Planning for economic recovery:
Inarguably, the economic recovery of Canada is set to be in a more favourable position (when the time comes) to “come roaring back”, as Prime Minister Justin Trudeau has described the economic recovery that will be made possible once spread of the COVID-19 virus is under control.
The most recent federal election was in October 2019, pre-COVID. While the Liberals again won the most seats, that number was diminished. To win any legislative vote in this 43rd parliament, the Liberals have needed the support of at least one other Opposition party.
For the socially-progressive aspects of legislation during the pandemic (like the CERB, and paid sick leave) it was the NDP that repeatedly (though conditionally) promised their support to Trudeau’s government if certain people-first conditions were met.
One case in point of how this NDP-progressive pressure was needed for the benefit of Canadians was how quickly (in the summer) the Liberals began to shift the CERB support back into a more contained set of programs once again filtered through the more structured Employment Insurance (EI) program, and how the attention paid to the well-being of small businesses was also possibly in the shotgun sights of the corporate-driven Liberals (even the new flavour of CERB for the self-employed — the Canada Recovery Benefit or CRB — deducts tax before issuance instead of being a straight-out support payment, and requires a fairly rigorous bi-weekly re-application).
Propping up one’s captor:
In that context, it could be said that Trudeau truly “owes one” to Singh for the overall smooth sailing that that Liberal government has had during this election, and the still-high ratings in public polls about the federal government’s overall response to the pandemic in 2020.

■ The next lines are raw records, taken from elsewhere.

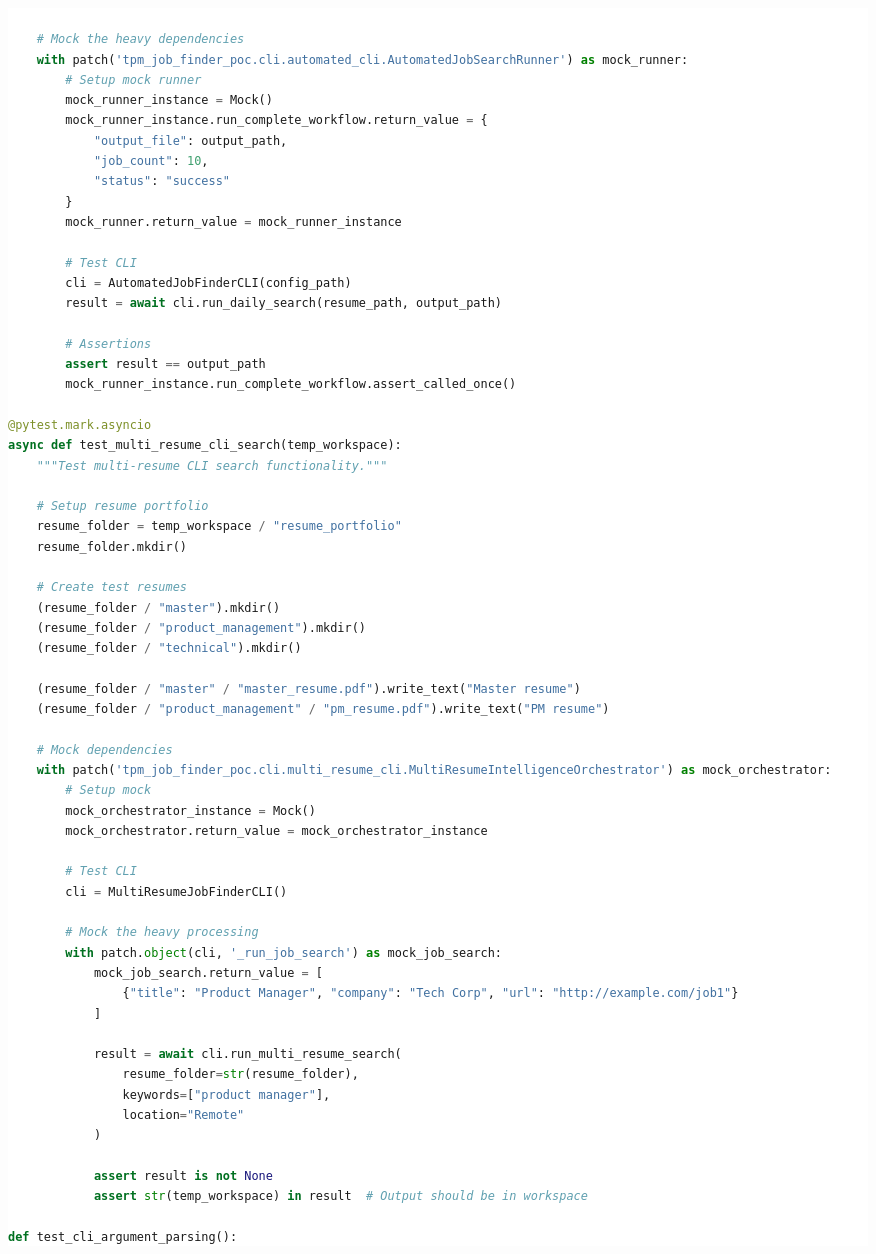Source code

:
 ```python
    
    # Mock the heavy dependencies
    with patch('tpm_job_finder_poc.cli.automated_cli.AutomatedJobSearchRunner') as mock_runner:
        # Setup mock runner
        mock_runner_instance = Mock()
        mock_runner_instance.run_complete_workflow.return_value = {
            "output_file": output_path,
            "job_count": 10,
            "status": "success"
        }
        mock_runner.return_value = mock_runner_instance
        
        # Test CLI
        cli = AutomatedJobFinderCLI(config_path)
        result = await cli.run_daily_search(resume_path, output_path)
        
        # Assertions
        assert result == output_path
        mock_runner_instance.run_complete_workflow.assert_called_once()

@pytest.mark.asyncio
async def test_multi_resume_cli_search(temp_workspace):
    """Test multi-resume CLI search functionality."""
    
    # Setup resume portfolio
    resume_folder = temp_workspace / "resume_portfolio"
    resume_folder.mkdir()
    
    # Create test resumes
    (resume_folder / "master").mkdir()
    (resume_folder / "product_management").mkdir()
    (resume_folder / "technical").mkdir()
    
    (resume_folder / "master" / "master_resume.pdf").write_text("Master resume")
    (resume_folder / "product_management" / "pm_resume.pdf").write_text("PM resume")
    
    # Mock dependencies
    with patch('tpm_job_finder_poc.cli.multi_resume_cli.MultiResumeIntelligenceOrchestrator') as mock_orchestrator:
        # Setup mock
        mock_orchestrator_instance = Mock()
        mock_orchestrator.return_value = mock_orchestrator_instance
        
        # Test CLI
        cli = MultiResumeJobFinderCLI()
        
        # Mock the heavy processing
        with patch.object(cli, '_run_job_search') as mock_job_search:
            mock_job_search.return_value = [
                {"title": "Product Manager", "company": "Tech Corp", "url": "http://example.com/job1"}
            ]
            
            result = await cli.run_multi_resume_search(
                resume_folder=str(resume_folder),
                keywords=["product manager"],
                location="Remote"
            )
            
            assert result is not None
            assert str(temp_workspace) in result  # Output should be in workspace

def test_cli_argument_parsing():
```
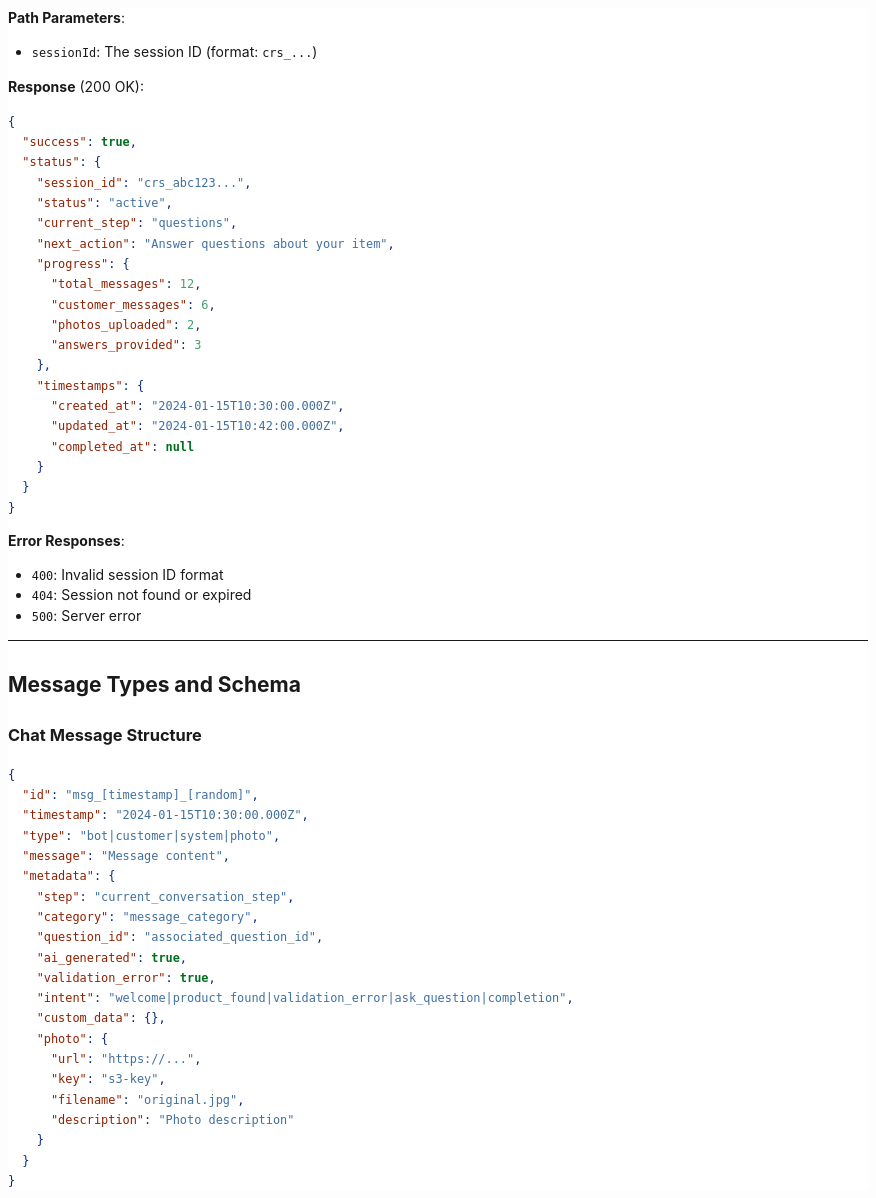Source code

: **Path Parameters**:
- `sessionId`: The session ID (format: `crs_...`)

**Response** (200 OK):
```json
{
  "success": true,
  "status": {
    "session_id": "crs_abc123...",
    "status": "active",
    "current_step": "questions",
    "next_action": "Answer questions about your item",
    "progress": {
      "total_messages": 12,
      "customer_messages": 6,
      "photos_uploaded": 2,
      "answers_provided": 3
    },
    "timestamps": {
      "created_at": "2024-01-15T10:30:00.000Z",
      "updated_at": "2024-01-15T10:42:00.000Z",
      "completed_at": null
    }
  }
}
```

**Error Responses**:
- `400`: Invalid session ID format
- `404`: Session not found or expired
- `500`: Server error

---

## Message Types and Schema

### Chat Message Structure
```json
{
  "id": "msg_[timestamp]_[random]",
  "timestamp": "2024-01-15T10:30:00.000Z",
  "type": "bot|customer|system|photo",
  "message": "Message content",
  "metadata": {
    "step": "current_conversation_step",
    "category": "message_category",
    "question_id": "associated_question_id",
    "ai_generated": true,
    "validation_error": true,
    "intent": "welcome|product_found|validation_error|ask_question|completion",
    "custom_data": {},
    "photo": {
      "url": "https://...",
      "key": "s3-key",
      "filename": "original.jpg",
      "description": "Photo description"
    }
  }
}
```
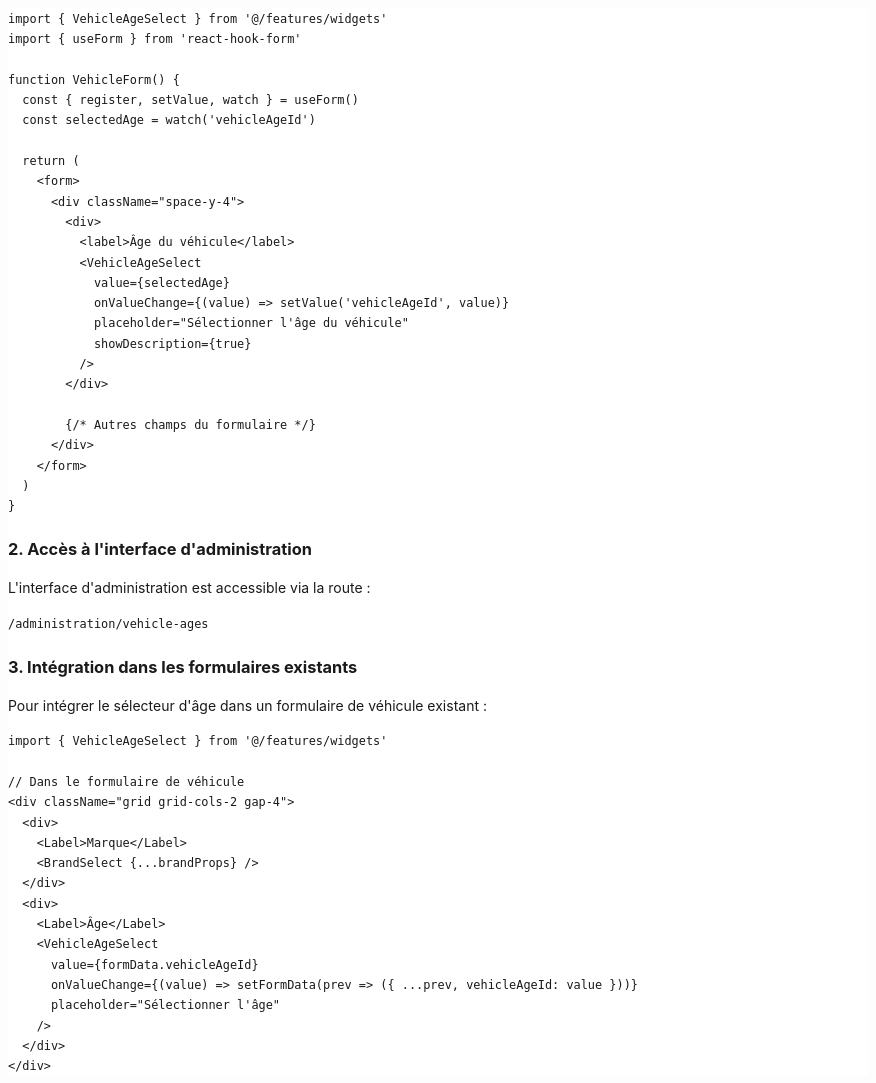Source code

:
 ```tsx
import { VehicleAgeSelect } from '@/features/widgets'
import { useForm } from 'react-hook-form'

function VehicleForm() {
  const { register, setValue, watch } = useForm()
  const selectedAge = watch('vehicleAgeId')

  return (
    <form>
      <div className="space-y-4">
        <div>
          <label>Âge du véhicule</label>
          <VehicleAgeSelect
            value={selectedAge}
            onValueChange={(value) => setValue('vehicleAgeId', value)}
            placeholder="Sélectionner l'âge du véhicule"
            showDescription={true}
          />
        </div>
        
        {/* Autres champs du formulaire */}
      </div>
    </form>
  )
}
```

### 2. Accès à l'interface d'administration

L'interface d'administration est accessible via la route :
```
/administration/vehicle-ages
```

### 3. Intégration dans les formulaires existants

Pour intégrer le sélecteur d'âge dans un formulaire de véhicule existant :

```tsx
import { VehicleAgeSelect } from '@/features/widgets'

// Dans le formulaire de véhicule
<div className="grid grid-cols-2 gap-4">
  <div>
    <Label>Marque</Label>
    <BrandSelect {...brandProps} />
  </div>
  <div>
    <Label>Âge</Label>
    <VehicleAgeSelect
      value={formData.vehicleAgeId}
      onValueChange={(value) => setFormData(prev => ({ ...prev, vehicleAgeId: value }))}
      placeholder="Sélectionner l'âge"
    />
  </div>
</div>
```
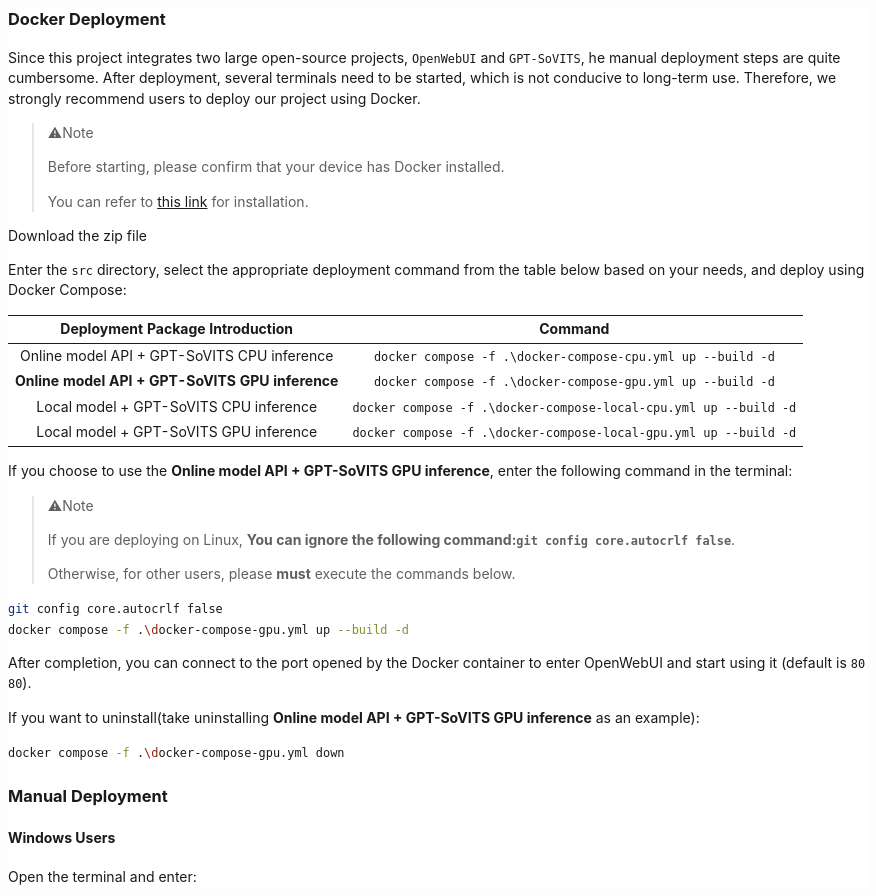 ###  Docker Deployment
  Since this project integrates two large open-source projects, `OpenWebUI` and `GPT-SoVITS`, he manual deployment steps are quite cumbersome. After deployment, several terminals need to be started, which is not conducive to long-term use. Therefore, we strongly recommend users to deploy our project using Docker.
  > ⚠️Note
  > 
  > Before starting, please confirm that your device has Docker installed.
  > 
  > You can refer to [this link](https://docs.docker.com/desktop/setup/install/windows-install/) for installation.
  
  Download the zip file
 
  Enter the `src` directory, select the appropriate deployment command from the table below based on your needs, and deploy using Docker Compose:

  | Deployment Package Introduction                               |   Command |
  | :--------------------------------: |  :------------------------------------------------: |
  | Online model API + GPT-SoVITS CPU inference          | `docker compose -f .\docker-compose-cpu.yml up --build -d`  |      
  | **Online model API + GPT-SoVITS GPU inference**          | `docker compose -f .\docker-compose-gpu.yml up --build -d`  |       
  | Local model + GPT-SoVITS CPU inference          | `docker compose -f .\docker-compose-local-cpu.yml up --build -d` |         
  | Local model + GPT-SoVITS GPU inference          | `docker compose -f .\docker-compose-local-gpu.yml up --build -d` |       

If you choose to use the **Online model API + GPT-SoVITS GPU inference**, enter the following command in the terminal:

 > ⚠️Note
 >
 >If you are deploying on Linux, **You can ignore the following command:`git config core.autocrlf false`**. 
 >
 >Otherwise, for other users, please **must** execute the commands below.

  ```bash
  git config core.autocrlf false
  docker compose -f .\docker-compose-gpu.yml up --build -d
  ```
 
  After completion, you can connect to the port opened by the Docker container to enter OpenWebUI and start using it (default is `8080`).

  If you want to uninstall(take uninstalling **Online model API + GPT-SoVITS GPU inference** as an example):
  ```bash
  docker compose -f .\docker-compose-gpu.yml down
  ```
### Manual Deployment
#### Windows Users
  Open the terminal and enter:
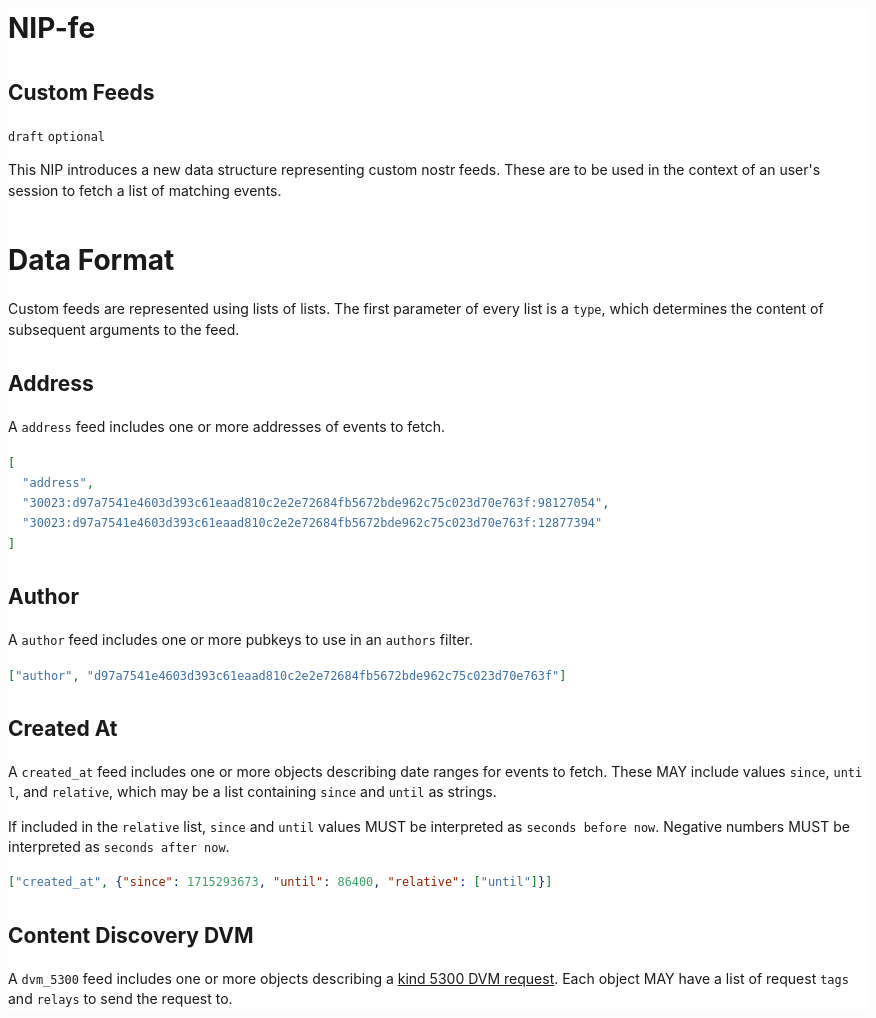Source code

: NIP-fe
======

Custom Feeds
------------

`draft` `optional`

This NIP introduces a new data structure representing custom nostr feeds. These are to be
used in the context of an user's session to fetch a list of matching events.

# Data Format

Custom feeds are represented using lists of lists. The first parameter of every list is a `type`,
which determines the content of subsequent arguments to the feed.

## Address

A `address` feed includes one or more addresses of events to fetch.

```json
[
  "address",
  "30023:d97a7541e4603d393c61eaad810c2e2e72684fb5672bde962c75c023d70e763f:98127054",
  "30023:d97a7541e4603d393c61eaad810c2e2e72684fb5672bde962c75c023d70e763f:12877394"
]
```

## Author

A `author` feed includes one or more pubkeys to use in an `authors` filter.

```json
["author", "d97a7541e4603d393c61eaad810c2e2e72684fb5672bde962c75c023d70e763f"]
```

## Created At

A `created_at` feed includes one or more objects describing date ranges for events to fetch.
These MAY include values `since`, `until`, and `relative`, which may be a list containing
`since` and `until` as strings.

If included in the `relative` list, `since` and `until` values MUST be interpreted as
`seconds before now`. Negative numbers MUST be interpreted as `seconds after now`.

```json
["created_at", {"since": 1715293673, "until": 86400, "relative": ["until"]}]
```

## Content Discovery DVM

A `dvm_5300` feed includes one or more objects describing a [kind 5300 DVM request](https://www.data-vending-machines.org/kinds/5300/). Each object MAY have a list of request `tags` and `relays` to send the request to.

It puts the NDP in an odd position of having propped up the very party that will try to win back a majority in any election that may happen in 2021 or 2022.
NDP contribution to a ‘new’ Canadian safety net:
Because of these positions set forth by the federal NDP during COVID, there is even now the realistic opportunity for public consensus (and a legislative vote in favour) on a basic income for all Canadians, so that no one falls between the cracks in this country, going forward.
House of Commons profile:
Due to the need — by anyone’s view — that it was necessary to focus on dealing with the impacts of the pandemic this year, it is ironic that this has created a level of government stability not normally expected in a minority scenario.
Presently the seat distribution in the House of Commons (338 seats) is: Liberal 155, Conservative 121, Bloc Quebecois 32, NDP 24, Green Party 3. Of the total 338 member of parliament seats, 100 are held by women and 238 by men.
Timeline factors ruled by a virus:
Although three provincial elections were held relatively successfully during phases of the second wave of the COVID-19 pandemic this fall (in New Brunswick, BC and Saskatchewan), it’s likely there would be little ‘appetite’ for a federal election by MPs and their parties until a reliable immunization program is underway across the country (which of course depends on the widespread availability of effective vaccines).
The current projections for a strong rollout of vaccines is for that sort of scenario to begin in the spring (after a focus on vaccinations being made available first to frontline health-care workers in January to March), and a stated goal by the prime minister that most Canadians will have been vaccinated before fall 2021.
Thereby, apart from how particular votes might roll in the House of Commons based entirely on party stance or philosophy, the strategy for a 2021 federal election might hinge itself around summer (presumably some level of population immunity to COVID-19 and presumably less spread of the virus in summer weather) or September/October of 2021 when presumably when ‘most’ of the Canadian population will have had an opportunity for vaccination.
There is also the practical consideration of the availability of campaign workers during a pandemic, despite that much of any COVID-season campaign would be held online and through social media.